О своем предназначении
Режиссером я все-таки стал не случайно. Просто никогда не мечтал о режиссерской профессии, но, когда случайно, как мне кажется, соприкоснулся с ней, понял и ощутил себя человеком, имеющим к этой профессии некоторую генетическую и психическую предрасположенность. В последующие годы это ощущение окрепло.
О смешной глупости
Смешная глупость мне, наверное, все-таки нравится больше, чем юмор умный и чересчур тонкий. Конечно, делаю вид, что тянусь к формам изысканным, на самом деле любимое место у Горина в «Том самом Мюнхгаузене», когда неожиданно и не вовремя в городе звучит музыка, герцог недоумевает и спрашивает у главнокомандующего, откуда оркестр.

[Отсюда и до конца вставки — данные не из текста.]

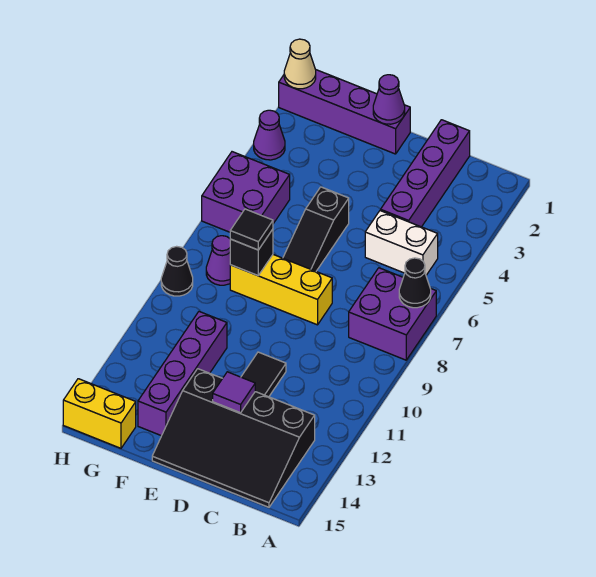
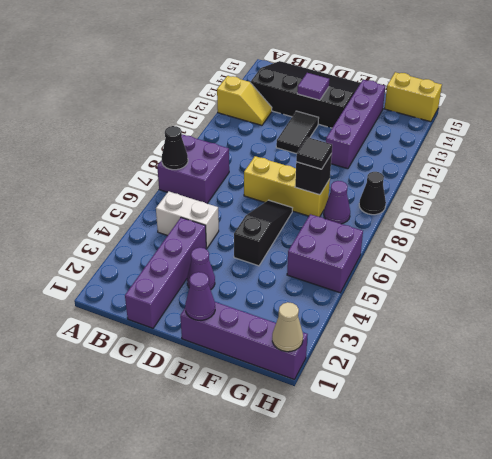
none -> yellow 1x2 slope [217,76,272,125]
purple 1x1 cone [254,110,285,160] -> purple 1x1 cone moved to [187,248,215,290]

— Ваше величество, — объясняет главнокомандующий, — сначала намечались торжества, потом аресты… Потом решили совместить.
О силе традиции
В природе театра есть своеобразное буйство, в нем живут атомы древних вакхических безумств, которым предавались наши предки. Можно жаловаться на дурную наследственность, но генетика упряма, полную независимость от нее мы не обретем и потому попытаемся понять некоторые первоосновы нашего вдохновения утопленные в позднейших напластованиях, скрытые под фундаментальными сооружениями иногда лишь мнимой идейно-художественной значимости.
О театре
Театр в моем представлении — всегда поэтическая фантазия при самых смелых прозаических допусках и скрупулезных бытовых деталях. Но эти детали в моих намерениях — всегда акции высокого поэтического тонуса. Это не означает обязательных романтических или пафосных интонаций, но вместе с тем спектакль для меня всегда сочинение. Я очень боюсь позиции, которую занимают наши средние (средние по качеству) кинематографисты. «Смотрите, — как бы говорят они, — вот оно, как в жизни!» А к жизни показанное не имеет никакого отношения.
О современности
Всемирная телевизионная индустрия насытила нас таким количеством художественной и псевдохудожественной информации, что в сочетании с остальными СМИ мы превратились в людей, которых удивить чем-либо вообще крайне затруднительно.
Эти и некоторые другие особенности нового бытия сильно ударили по театру. В особенности когда он начинал подражать кинематографу. Изменилось отношение ко времени. Оно стало дороже. Мы перестали смеяться над формулой: «Время — деньги». Всерьез и надолго подключить зрительское внимание к происходящему на сцене, более того, добиться самого главного в театре, — сопереживания, — оказалось теперь делом чрезвычайной сложности.
Фрагменты из книги Марка Захарова «Суперпрофессия» (издательство «Вагриус», серия «Мой ХХ век»).